[DATA EXTRACT]
......

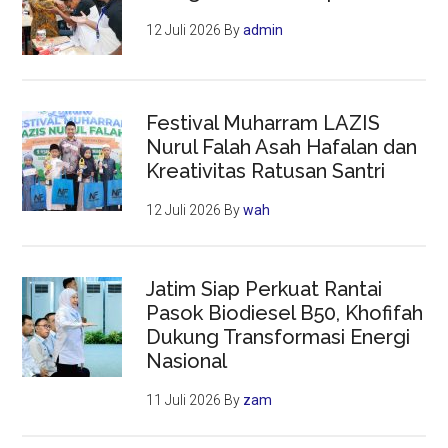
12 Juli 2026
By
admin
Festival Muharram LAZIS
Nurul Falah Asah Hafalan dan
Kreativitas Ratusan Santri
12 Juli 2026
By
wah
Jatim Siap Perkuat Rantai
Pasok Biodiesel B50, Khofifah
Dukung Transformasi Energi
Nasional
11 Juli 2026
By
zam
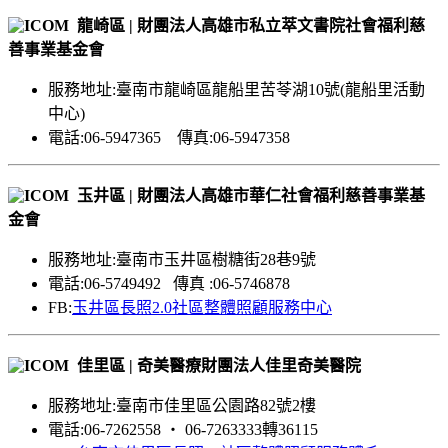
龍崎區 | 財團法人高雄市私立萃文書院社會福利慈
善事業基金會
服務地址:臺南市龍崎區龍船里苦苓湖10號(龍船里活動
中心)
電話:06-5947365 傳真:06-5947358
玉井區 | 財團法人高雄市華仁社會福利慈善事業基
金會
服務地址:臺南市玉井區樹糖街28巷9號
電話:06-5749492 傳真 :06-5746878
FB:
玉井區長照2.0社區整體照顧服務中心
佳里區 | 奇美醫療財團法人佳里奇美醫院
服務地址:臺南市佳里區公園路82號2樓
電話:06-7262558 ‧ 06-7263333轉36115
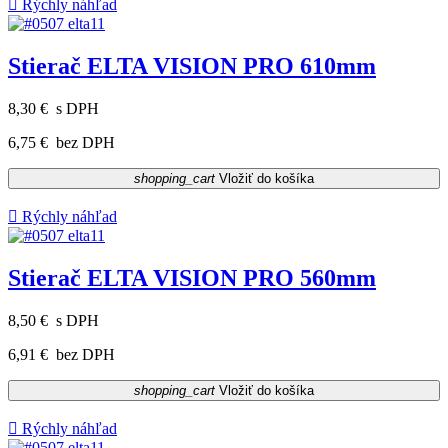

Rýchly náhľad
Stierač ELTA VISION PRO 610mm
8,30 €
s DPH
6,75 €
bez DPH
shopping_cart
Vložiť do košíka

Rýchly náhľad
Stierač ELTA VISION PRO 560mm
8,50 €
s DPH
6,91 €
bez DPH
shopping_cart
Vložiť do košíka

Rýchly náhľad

......

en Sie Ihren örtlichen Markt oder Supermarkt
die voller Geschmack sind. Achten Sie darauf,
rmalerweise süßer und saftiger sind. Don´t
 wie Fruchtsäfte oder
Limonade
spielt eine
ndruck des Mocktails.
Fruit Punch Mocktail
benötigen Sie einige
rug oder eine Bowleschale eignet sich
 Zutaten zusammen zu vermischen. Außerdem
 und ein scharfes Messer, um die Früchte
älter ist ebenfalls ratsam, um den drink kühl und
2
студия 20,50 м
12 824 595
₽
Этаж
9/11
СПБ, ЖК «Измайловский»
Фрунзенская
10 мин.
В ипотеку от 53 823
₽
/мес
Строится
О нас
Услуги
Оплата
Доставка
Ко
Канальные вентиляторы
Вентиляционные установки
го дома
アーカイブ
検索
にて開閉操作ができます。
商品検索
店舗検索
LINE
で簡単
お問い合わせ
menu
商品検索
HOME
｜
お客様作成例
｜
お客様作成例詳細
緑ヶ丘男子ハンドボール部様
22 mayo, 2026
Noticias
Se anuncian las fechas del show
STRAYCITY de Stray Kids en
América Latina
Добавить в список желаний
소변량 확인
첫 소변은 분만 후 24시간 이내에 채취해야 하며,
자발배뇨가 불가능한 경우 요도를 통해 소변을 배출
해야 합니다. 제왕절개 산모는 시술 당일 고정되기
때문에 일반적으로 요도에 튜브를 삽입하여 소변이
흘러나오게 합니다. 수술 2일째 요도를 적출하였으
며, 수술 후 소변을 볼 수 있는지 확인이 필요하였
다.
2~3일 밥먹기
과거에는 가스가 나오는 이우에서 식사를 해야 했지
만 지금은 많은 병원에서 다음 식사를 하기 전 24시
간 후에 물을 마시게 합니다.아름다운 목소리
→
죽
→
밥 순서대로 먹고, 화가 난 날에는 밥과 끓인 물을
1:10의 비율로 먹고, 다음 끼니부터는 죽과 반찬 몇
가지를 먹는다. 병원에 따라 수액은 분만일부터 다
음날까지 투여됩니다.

......

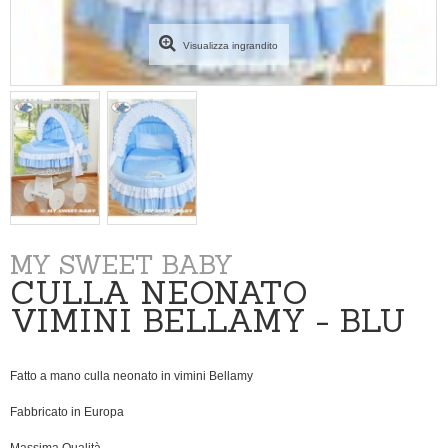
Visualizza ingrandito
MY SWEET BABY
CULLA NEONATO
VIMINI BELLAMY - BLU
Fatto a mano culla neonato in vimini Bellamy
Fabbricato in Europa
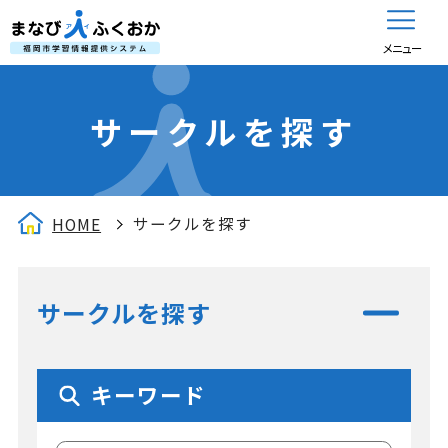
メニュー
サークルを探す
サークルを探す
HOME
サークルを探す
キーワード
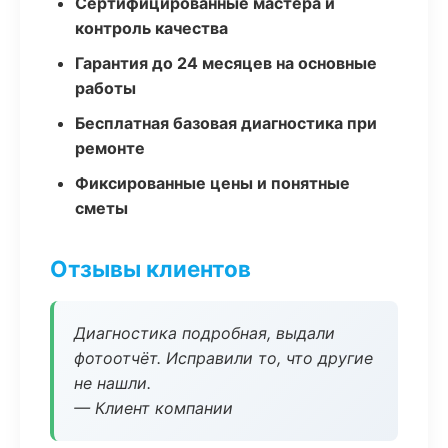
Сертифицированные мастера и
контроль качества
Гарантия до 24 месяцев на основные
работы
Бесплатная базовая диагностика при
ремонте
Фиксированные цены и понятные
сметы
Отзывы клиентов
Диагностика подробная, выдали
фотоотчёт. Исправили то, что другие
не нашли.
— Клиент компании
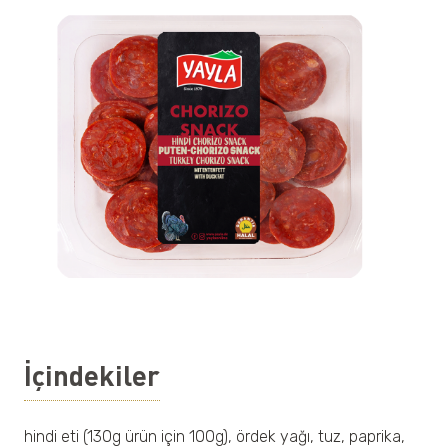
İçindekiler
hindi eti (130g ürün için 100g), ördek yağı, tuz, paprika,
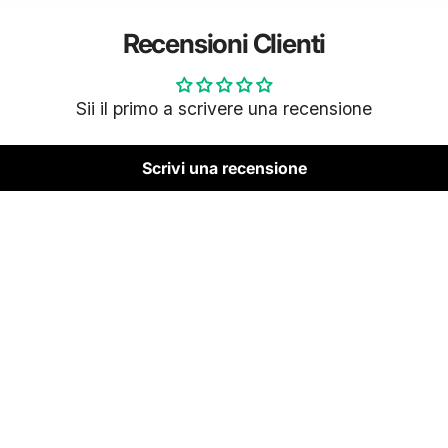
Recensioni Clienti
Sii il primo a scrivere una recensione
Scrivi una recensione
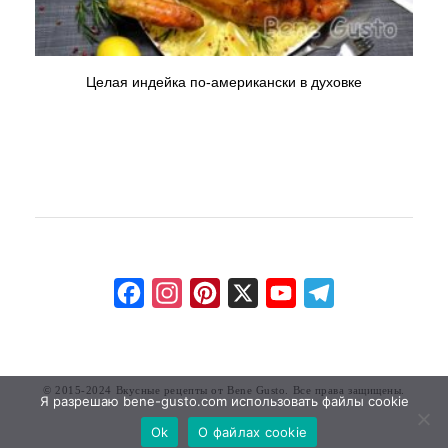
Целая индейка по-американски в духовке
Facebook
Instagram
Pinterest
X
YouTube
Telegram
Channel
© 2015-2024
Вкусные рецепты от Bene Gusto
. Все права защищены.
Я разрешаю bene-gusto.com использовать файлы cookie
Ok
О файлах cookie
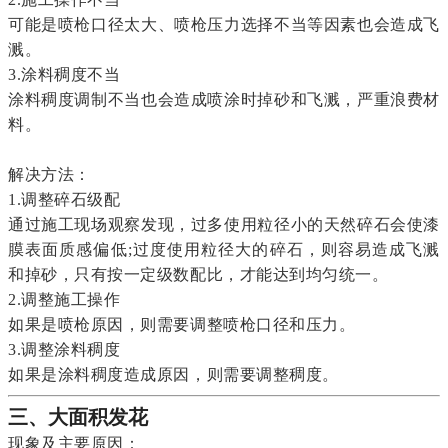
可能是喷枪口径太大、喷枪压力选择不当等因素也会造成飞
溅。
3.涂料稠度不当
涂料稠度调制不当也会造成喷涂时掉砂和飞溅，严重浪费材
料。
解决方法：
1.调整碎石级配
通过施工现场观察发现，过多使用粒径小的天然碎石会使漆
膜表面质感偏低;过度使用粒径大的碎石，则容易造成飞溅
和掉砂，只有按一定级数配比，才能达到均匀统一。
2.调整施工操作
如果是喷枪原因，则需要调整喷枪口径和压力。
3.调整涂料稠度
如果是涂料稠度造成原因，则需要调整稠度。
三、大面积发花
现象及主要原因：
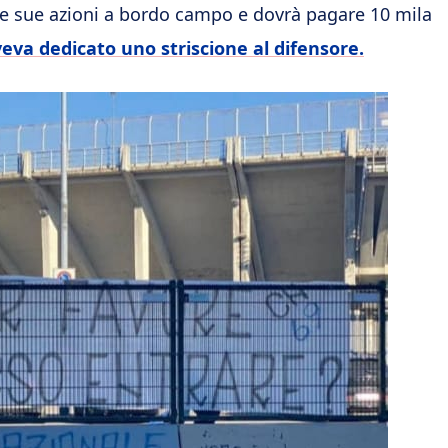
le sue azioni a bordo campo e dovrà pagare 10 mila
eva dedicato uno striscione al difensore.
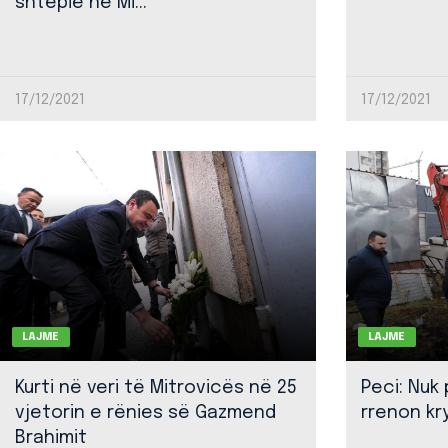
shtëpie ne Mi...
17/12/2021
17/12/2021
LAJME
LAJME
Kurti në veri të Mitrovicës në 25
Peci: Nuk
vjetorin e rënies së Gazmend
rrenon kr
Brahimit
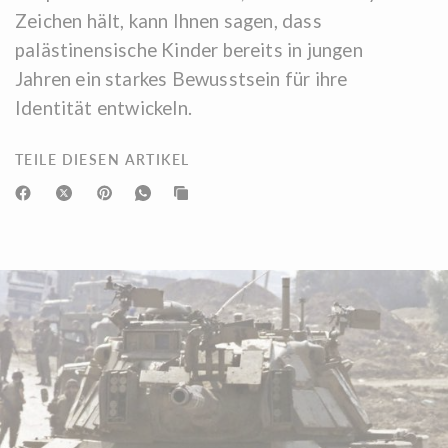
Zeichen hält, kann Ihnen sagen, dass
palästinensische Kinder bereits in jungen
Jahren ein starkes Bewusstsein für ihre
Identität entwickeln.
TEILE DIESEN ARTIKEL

......

[EXERCISE] Across the entries above, find each line with the word "recensione" and please copy it out.

[OUTPUT OF THE EXERCISE]
Sii il primo a scrivere una recensione
Scrivi una recensione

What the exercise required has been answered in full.